Air Canada a tenté de prétendre qu’elle n’était pas responsable des fausses promesses de son chatbot – mais cela n’a pas abouti devant les tribunaux
Les chatbots IA peuvent-ils alléger le fardeau des représentants du service client ? Beaucoup d’entreprises semblent le penser, mais elles feraient mieux d’espérer que leurs chatbots ne causent pas le même problème que celui d’Air Canada. La compagnie aérienne vient d’être forcé proposer un remboursement partiel à un client, honorant une politique de remboursement que son chatbot semble avoir inventée sur place.
L’incident en question est arrivé à Jack Moffat, qui s’est adressé au chatbot d’Air Canada pour l’aider à comprendre la politique de la compagnie aérienne en matière de voyages de deuil suite au décès de sa grand-mère. Le chatbot a expliqué qu’il était possible de réserver un vol immédiatement et de demander un remboursement partiel dans un délai de 90 jours.
Malheureusement, la politique d’Air Canada sur les voyages en cas de deuil stipule que la compagnie aérienne ne remboursera pas le voyage une fois le vol réservé. Pour cette raison, la demande de remboursement de Moffatt a été rejetée. Air Canada a admis que le robot était en faute, a proposé à la place un bon de vol de 200 $ et a promis de mettre à jour le chatbot pour s’assurer que cela ne se reproduise plus.
Insatisfait, Moffatt a déposé une plainte pour petites créances auprès du Tribunal de résolution civile du Canada.
Le principal argument d’Air Canada était que, parce que le chatbot avait établi un lien vers la page officielle de la politique en matière de deuil, Moffatt aurait dû savoir quelle était la situation. Il a également fait valoir que le chatbot n’aurait pas dû faire confiance en premier lieu et que la compagnie aérienne ne pouvait pas être tenue responsable puisque le bit était une « entité juridique distincte ».
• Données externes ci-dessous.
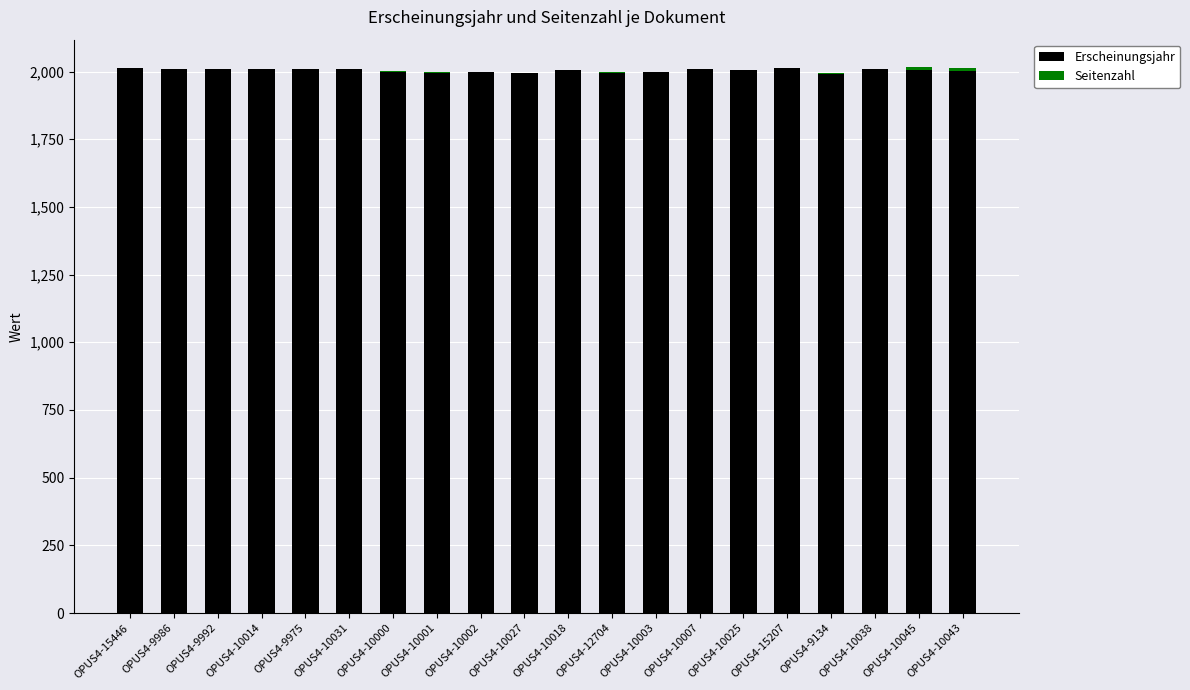

Count the number of categories in the chart.

20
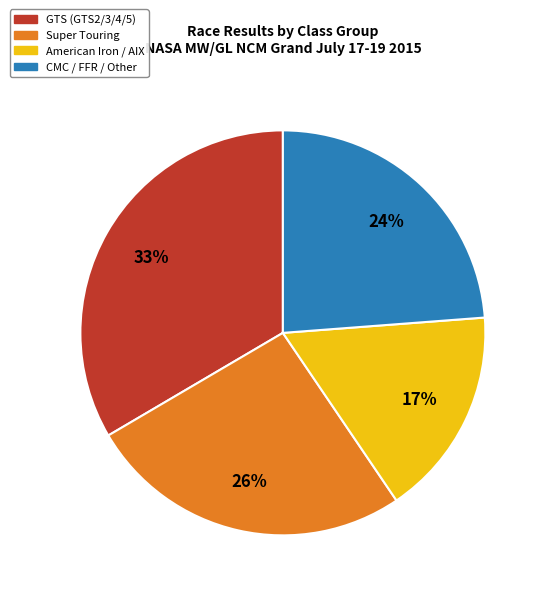

How many slices are in this pie chart?

4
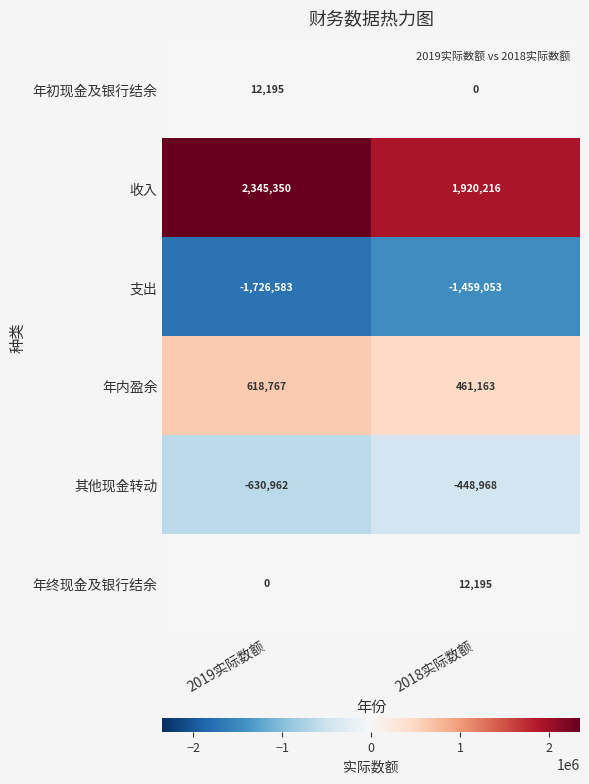

Reading right to left, transcribe all the data shown in this chart.

年初现金及银行结余: 0	12195
收入: 1920216	2345350
支出: -1459053	-1726583
年内盈余: 461163	618767
其他现金转动: -448968	-630962
年终现金及银行结余: 12195	0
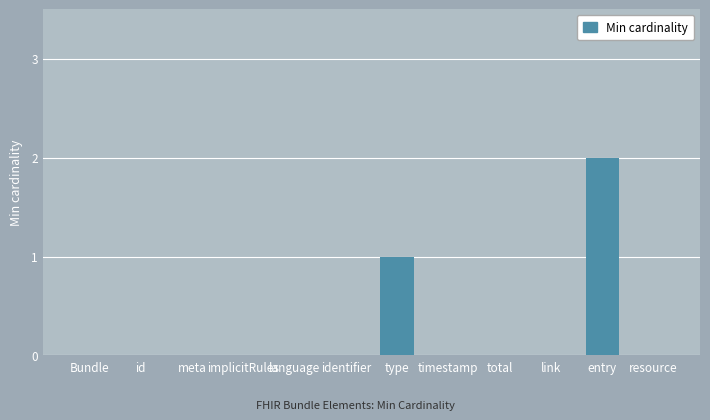

Is it true that the value at Bundle is 0?

True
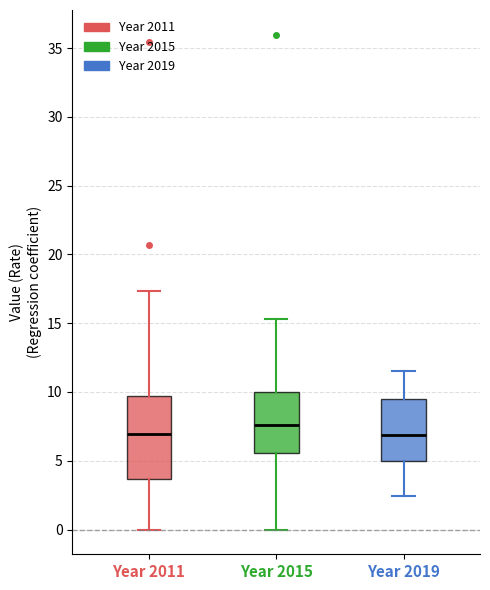

Where does the upper whisker of the box for Year 2019 end on the y-axis? The values are not printed on the chart, so give them approximately, as read against the axis.

11.5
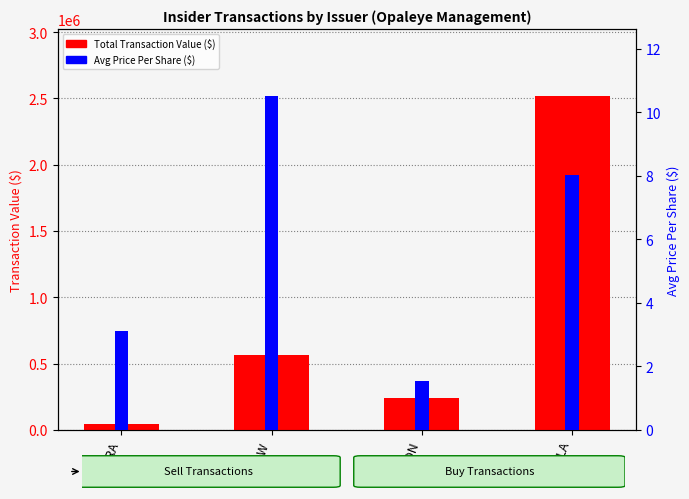

What are all the series names shown in the legend?

Total Transaction Value, Avg Price Per Share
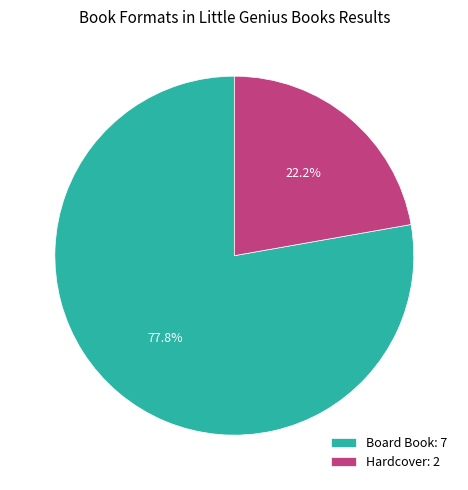

To the nearest percent, what portion does Board Book represent?

78%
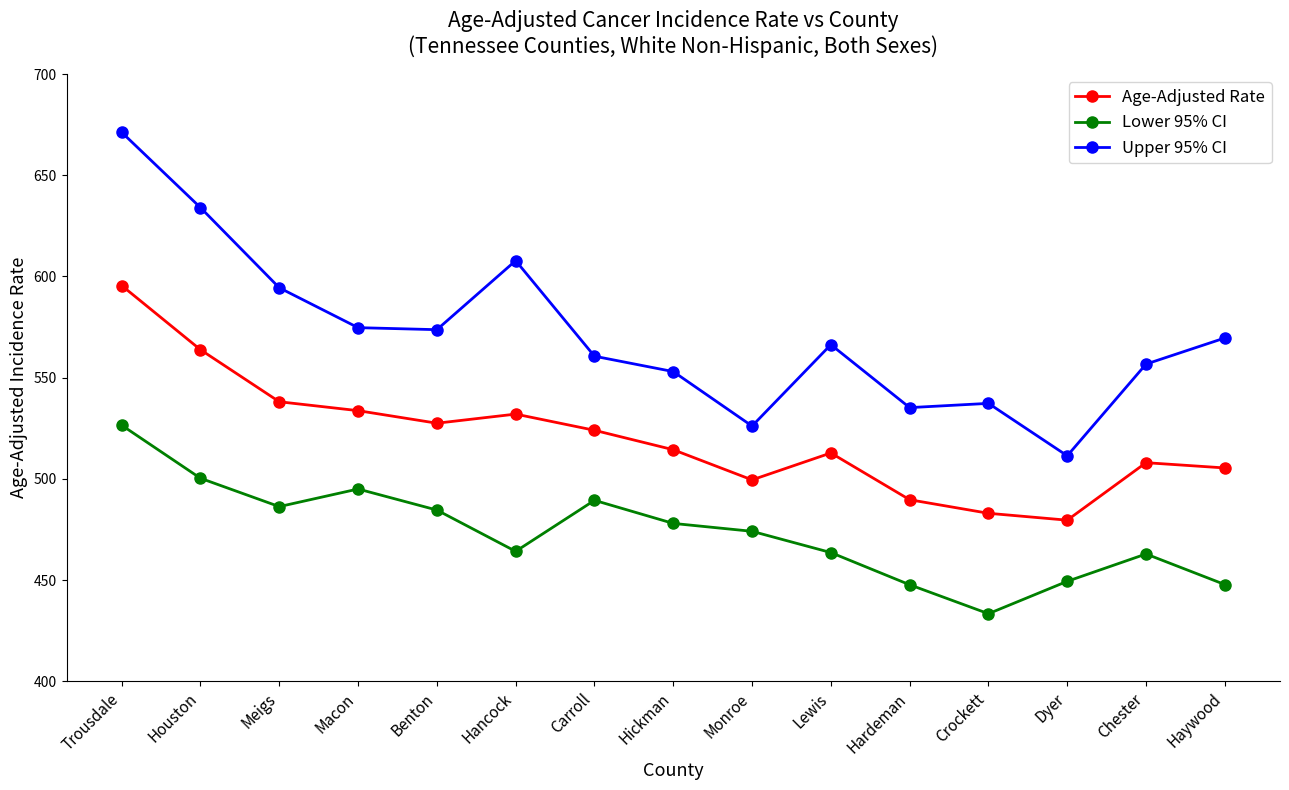

What is the difference between the second highest and minimum values in the Age-Adjusted Rate series?

84.2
De toute évidence, le tribunal n’a pas cru à cette excuse, d’autant plus qu’Air Canada n’a pas expliqué pourquoi elle n’était pas responsable des informations fournies par ses agents, y compris les chatbots et les représentants humains du service client. Le tribunal a également statué qu’Air Canada n’avait pas non plus expliqué pourquoi les clients devraient être responsables de la vérification des faits, et que Moffatt n’avait aucune raison de croire que le chatbot ne fournissait pas des informations exactes.
Moffatt a obtenu un remboursement partiel d’un montant de 650,88 $ CAD (428,29 $), plus des dommages-intérêts supplémentaires pour couvrir les intérêts et les frais du tribunal.

Il est plutôt déconcertant qu’Air Canada tente un jour de faire valoir cela devant les tribunaux. L’idée qu’une entreprise puisse proposer un chatbot à la place d’un représentant humain du service client, puis refuser d’accepter la responsabilité en cas de problème, est assez ridicule. Surtout quand une si petite somme d’argent est en jeu.
Adam Leon Smith, président de F-TAG, le groupe consultatif technique de BCS et expert de premier plan en matière de sécurité de l’IA, a déclaré à Jugo Mobile : « C’est incroyable qu’Air Canada ait même essayé de combattre cette affirmation. Dans ce contexte, les conseils donnés par un chatbot sont évidemment équivalents en valeur aux conseils donnés sur leur page web. Il a ajouté plus tard que « les déployeurs de l’IA doivent comprendre ses limites et qu’ils restent en fin de compte responsables des erreurs commises par l’IA en leur nom ».
«C’est incroyable qu’Air Canada ait même essayé de contester cette affirmation.
Adam Leon Smith, président du F-TAG
Pendant ce temps, Ryan Carrier, PDG de l’organisation de sécurité et de certification de l’IA pour l’Humanité, a également critiqué la réponse d’Air Canada et le précédent qu’elle aurait pu créer en cas de succès. Carrier a déclaré à Jugo Mobile que forHumanity a « constamment soutenu que tous les outils tels que l’IA, les algorithmes et les systèmes autonomes devraient toujours avoir un propriétaire bénéficiaire responsable et responsable ». En d’autres termes, les entreprises doivent connaître les risques liés à l’utilisation de chatbots et d’outils similaires, et si votre chatbot déraille et fait un tas de promesses, vous feriez mieux d’être prêt à les tenir.
Ou, vous savez, arrêtez d’essayer de lésiner sur le service client et embauchez des agents humains supplémentaires qui peuvent être formés et instruits pour ne pas élaborer la politique de l’entreprise à la volée. De cette façon, les clients savent quel est le problème et les entreprises n’ont pas à faire face à autant de plaintes furieuses concernant de fausses promesses.
De plus, les opérateurs humains peuvent être licenciés s’ils injurier les clientsou passer à écrire de la poésie qui critique leur employeur pendant les heures de travail.